Yesterday we discussed difficulties with the concept of average treatment effect.

Part of designing a study is accounting for uncertainty in effect sizes. Unfortunately there is a tradition in clinical trials of making optimistic assumptions in order to claim high power. Here is an example that came up in March, 2020. A doctor was designing a trial for an existing drug that he thought could be effective for high-risk coronavirus patients. I was asked to check his sample size calculation: under the assumption that the drug increased survival rate by 25 percentage points, a sample size of N = 126 would assure 80% power. With 126 people divided evenly in two groups, the standard error of the difference in proportions is bounded above by √(0.5*0.5/63 + 0.5*0.5/63) = 0.089, so an effect of 0.25 is at least 2.8 standard errors from zero, which is the condition for 80% power for the z-test.
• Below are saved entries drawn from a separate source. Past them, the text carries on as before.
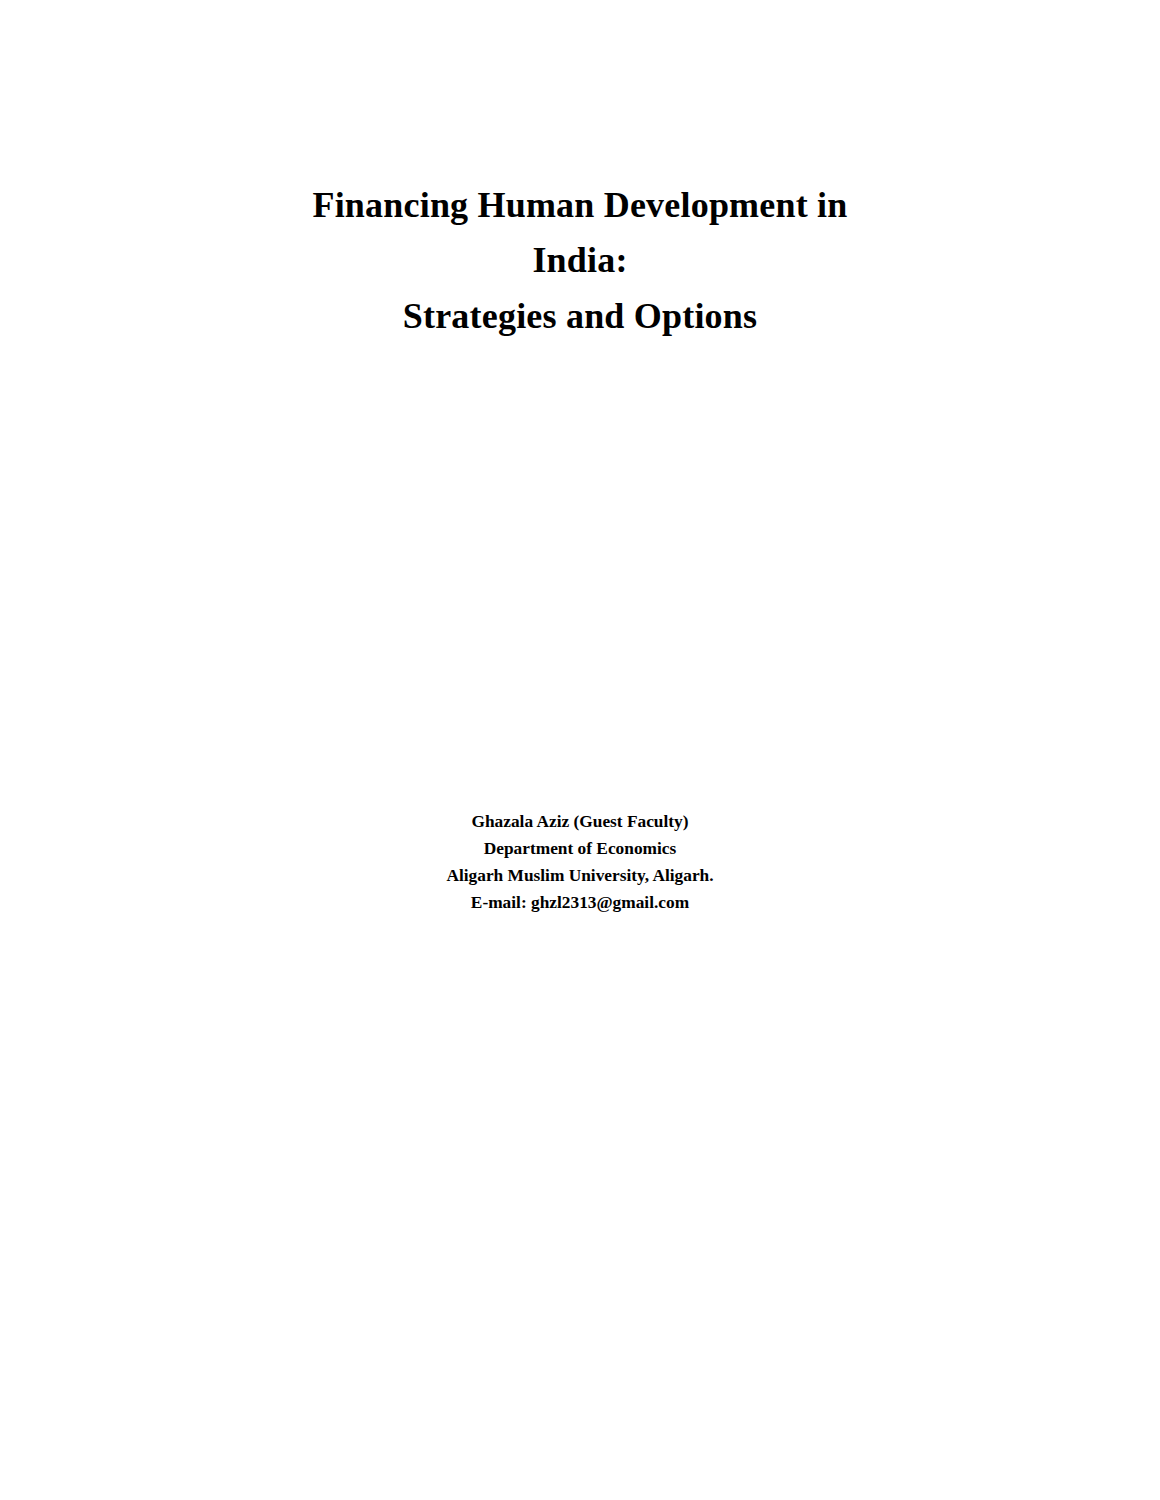Financing Human Development in India:
Strategies and Options
Ghazala Aziz (Guest Faculty)
Department of Economics
Aligarh Muslim University, Aligarh.
E-mail: ghzl2313@gmail.com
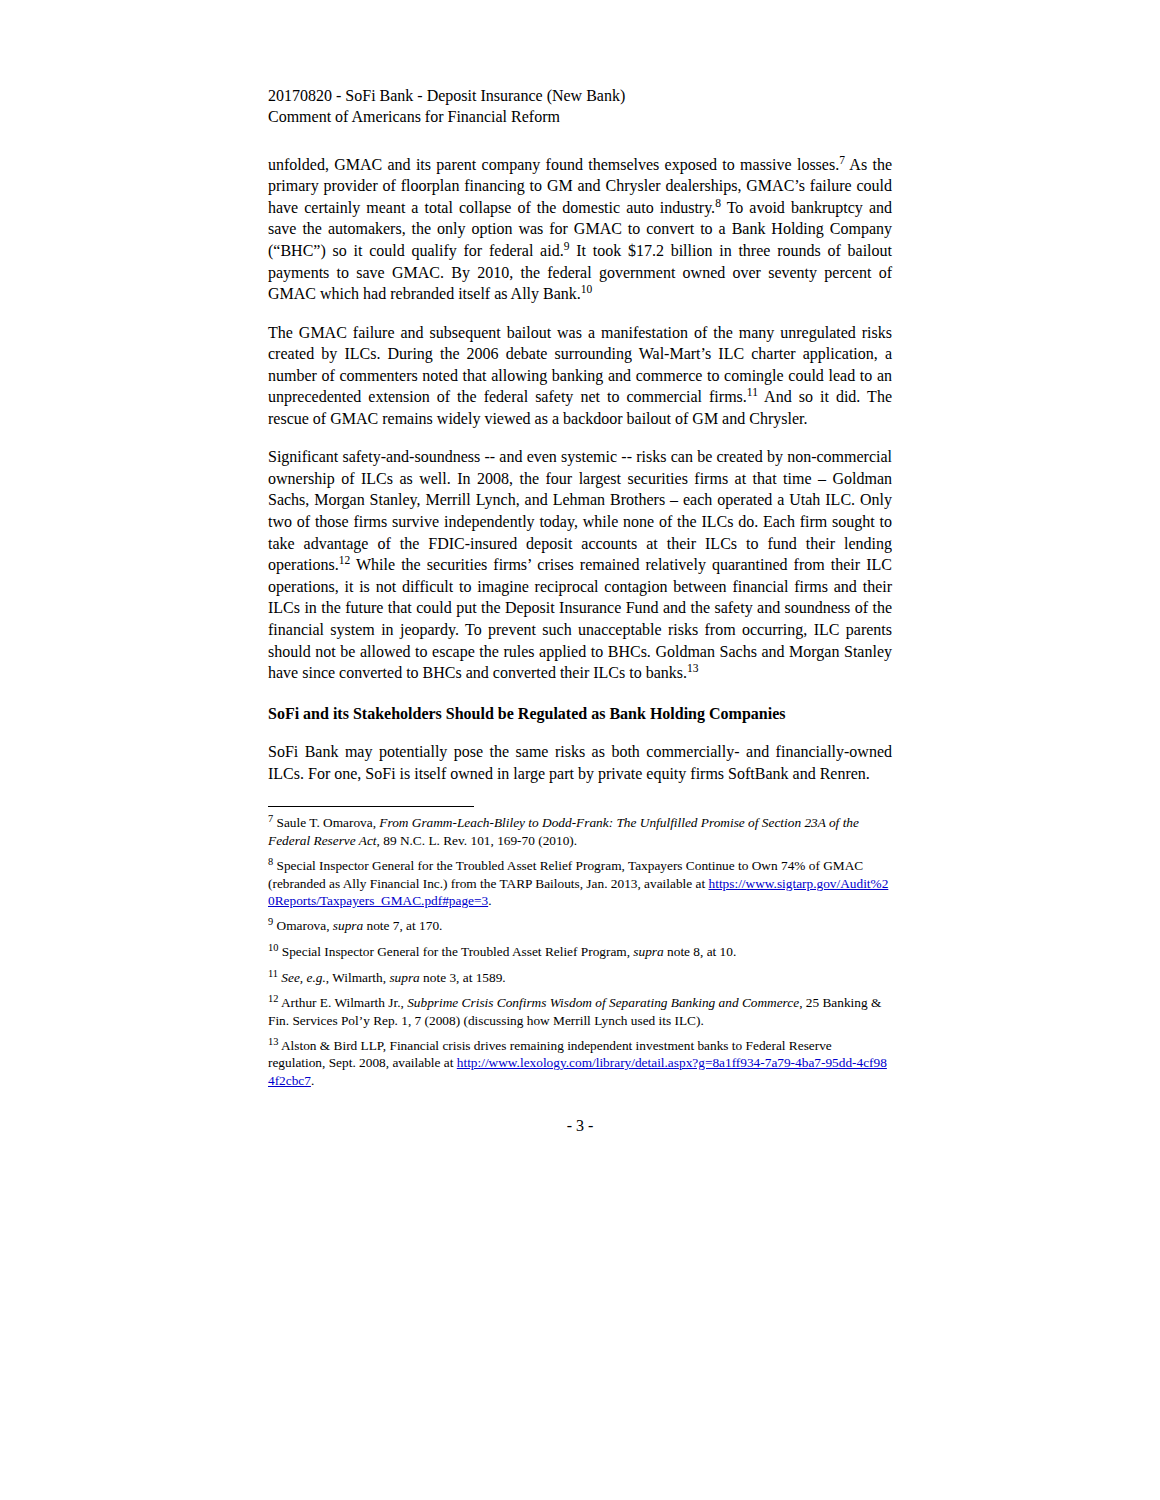20170820 - SoFi Bank - Deposit Insurance (New Bank)
Comment of Americans for Financial Reform
unfolded, GMAC and its parent company found themselves exposed to massive losses.7 As the primary provider of floorplan financing to GM and Chrysler dealerships, GMAC’s failure could have certainly meant a total collapse of the domestic auto industry.8 To avoid bankruptcy and save the automakers, the only option was for GMAC to convert to a Bank Holding Company (“BHC”) so it could qualify for federal aid.9 It took $17.2 billion in three rounds of bailout payments to save GMAC. By 2010, the federal government owned over seventy percent of GMAC which had rebranded itself as Ally Bank.10
The GMAC failure and subsequent bailout was a manifestation of the many unregulated risks created by ILCs. During the 2006 debate surrounding Wal-Mart’s ILC charter application, a number of commenters noted that allowing banking and commerce to comingle could lead to an unprecedented extension of the federal safety net to commercial firms.11 And so it did. The rescue of GMAC remains widely viewed as a backdoor bailout of GM and Chrysler.
Significant safety-and-soundness -- and even systemic -- risks can be created by non-commercial ownership of ILCs as well. In 2008, the four largest securities firms at that time – Goldman Sachs, Morgan Stanley, Merrill Lynch, and Lehman Brothers – each operated a Utah ILC. Only two of those firms survive independently today, while none of the ILCs do. Each firm sought to take advantage of the FDIC-insured deposit accounts at their ILCs to fund their lending operations.12 While the securities firms’ crises remained relatively quarantined from their ILC operations, it is not difficult to imagine reciprocal contagion between financial firms and their ILCs in the future that could put the Deposit Insurance Fund and the safety and soundness of the financial system in jeopardy. To prevent such unacceptable risks from occurring, ILC parents should not be allowed to escape the rules applied to BHCs. Goldman Sachs and Morgan Stanley have since converted to BHCs and converted their ILCs to banks.13
SoFi and its Stakeholders Should be Regulated as Bank Holding Companies
SoFi Bank may potentially pose the same risks as both commercially- and financially-owned ILCs. For one, SoFi is itself owned in large part by private equity firms SoftBank and Renren.
7 Saule T. Omarova, From Gramm-Leach-Bliley to Dodd-Frank: The Unfulfilled Promise of Section 23A of the Federal Reserve Act, 89 N.C. L. Rev. 101, 169-70 (2010).
8 Special Inspector General for the Troubled Asset Relief Program, Taxpayers Continue to Own 74% of GMAC (rebranded as Ally Financial Inc.) from the TARP Bailouts, Jan. 2013, available at https://www.sigtarp.gov/Audit%20Reports/Taxpayers_GMAC.pdf#page=3.
9 Omarova, supra note 7, at 170.
10 Special Inspector General for the Troubled Asset Relief Program, supra note 8, at 10.
11 See, e.g., Wilmarth, supra note 3, at 1589.
12 Arthur E. Wilmarth Jr., Subprime Crisis Confirms Wisdom of Separating Banking and Commerce, 25 Banking & Fin. Services Pol’y Rep. 1, 7 (2008) (discussing how Merrill Lynch used its ILC).
13 Alston & Bird LLP, Financial crisis drives remaining independent investment banks to Federal Reserve regulation, Sept. 2008, available at http://www.lexology.com/library/detail.aspx?g=8a1ff934-7a79-4ba7-95dd-4cf984f2cbc7.
- 3 -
When I asked the doctor how confident he was in his guessed effect size, he replied that he thought the effect on these patients would be higher and that 25 percentage points was a conservative estimate. At the same time, he recognized that the drug might not work. I asked the doctor if he would be interested in increasing his sample size so he could detect a 10 percentage point increase in survival, for example, but he said that this would not be necessary.
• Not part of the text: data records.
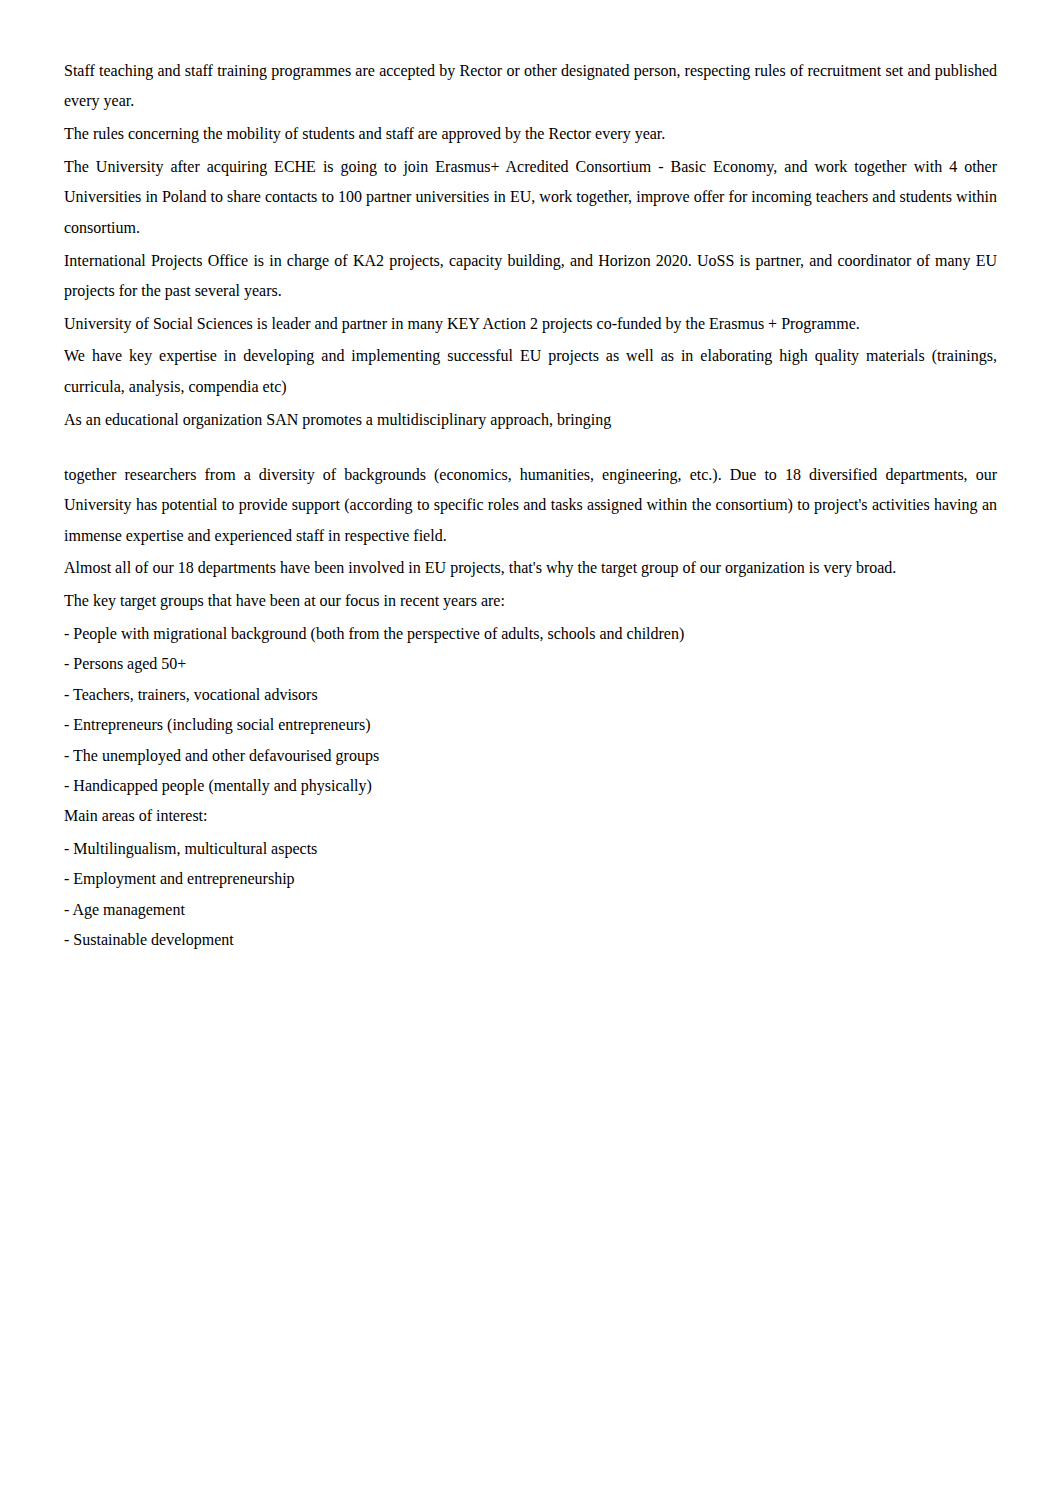Staff teaching and staff training programmes are accepted by Rector or other designated person, respecting rules of recruitment set and published every year.
The rules concerning the mobility of students and staff are approved by the Rector every year.
The University after acquiring ECHE is going to join Erasmus+ Acredited Consortium - Basic Economy, and work together with 4 other Universities in Poland to share contacts to 100 partner universities in EU, work together, improve offer for incoming teachers and students within consortium.
International Projects Office is in charge of KA2 projects, capacity building, and Horizon 2020. UoSS is partner, and coordinator of many EU projects for the past several years.
University of Social Sciences is leader and partner in many KEY Action 2 projects co-funded by the Erasmus + Programme.
We have key expertise in developing and implementing successful EU projects as well as in elaborating high quality materials (trainings, curricula, analysis, compendia etc)
As an educational organization SAN promotes a multidisciplinary approach, bringing
together researchers from a diversity of backgrounds (economics, humanities, engineering, etc.). Due to 18 diversified departments, our University has potential to provide support (according to specific roles and tasks assigned within the consortium) to project's activities having an immense expertise and experienced staff in respective field.
Almost all of our 18 departments have been involved in EU projects, that's why the target group of our organization is very broad.
The key target groups that have been at our focus in recent years are:
- People with migrational background (both from the perspective of adults, schools and children)
- Persons aged 50+
- Teachers, trainers, vocational advisors
- Entrepreneurs (including social entrepreneurs)
- The unemployed and other defavourised groups
- Handicapped people (mentally and physically)
Main areas of interest:
- Multilingualism, multicultural aspects
- Employment and entrepreneurship
- Age management
- Sustainable development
It might seem reasonable to suppose that a drug might not be effective but would have a large individual effect in case of success. But this vision of uncertainty has problems. Suppose, for example, that the survival rate was 30% among the patients who do not receive this new drug and 55% among the treatment group. Then in a population of 1000 people, it could be that the drug has no effect on the 300 of people who would live either way, no effect on the 450 who would die either way, and it would save the lives of the remaining 250 patients. There are other possibilities consistent with a 25 percentage point benefit—for example the drug could save 350 people while killing 100—but we will stick with the simple scenario for now. In any case, the point is that the posited benefit of the drug is not “a 25 percentage point benefit” for each patient; rather, it’s a benefit on 25% of the patients. And, from that perspective, of course the drug could work but only on 10% of the patients. Once we’ve accepted the idea that the drug works on some people and not others—or in some comorbidity scenarios and not others—we realize that “the treatment effect” in any given study will depend entirely on the patient mix. There is no underlying number representing the effect of the drug. Ideally one would like to know what sorts of patients the treatment would help, but in a clinical trial it is enough to show that there is some clear average effect. My point is that if we consider the treatment effect in the context of variation between patients, this can be the first step in a more grounded understanding of effect size.

This is an interesting example because the outcome is binary—live or die—so the variation in the treatment effect is obvious. By construction, the treatment effect on any given person is +1, -1, or 0, and there’d be no way for it to be 0.25 on everybody. Even in this clear case, however, I think the framing in terms of average treatment effect causes problems, as illustrated in the story above.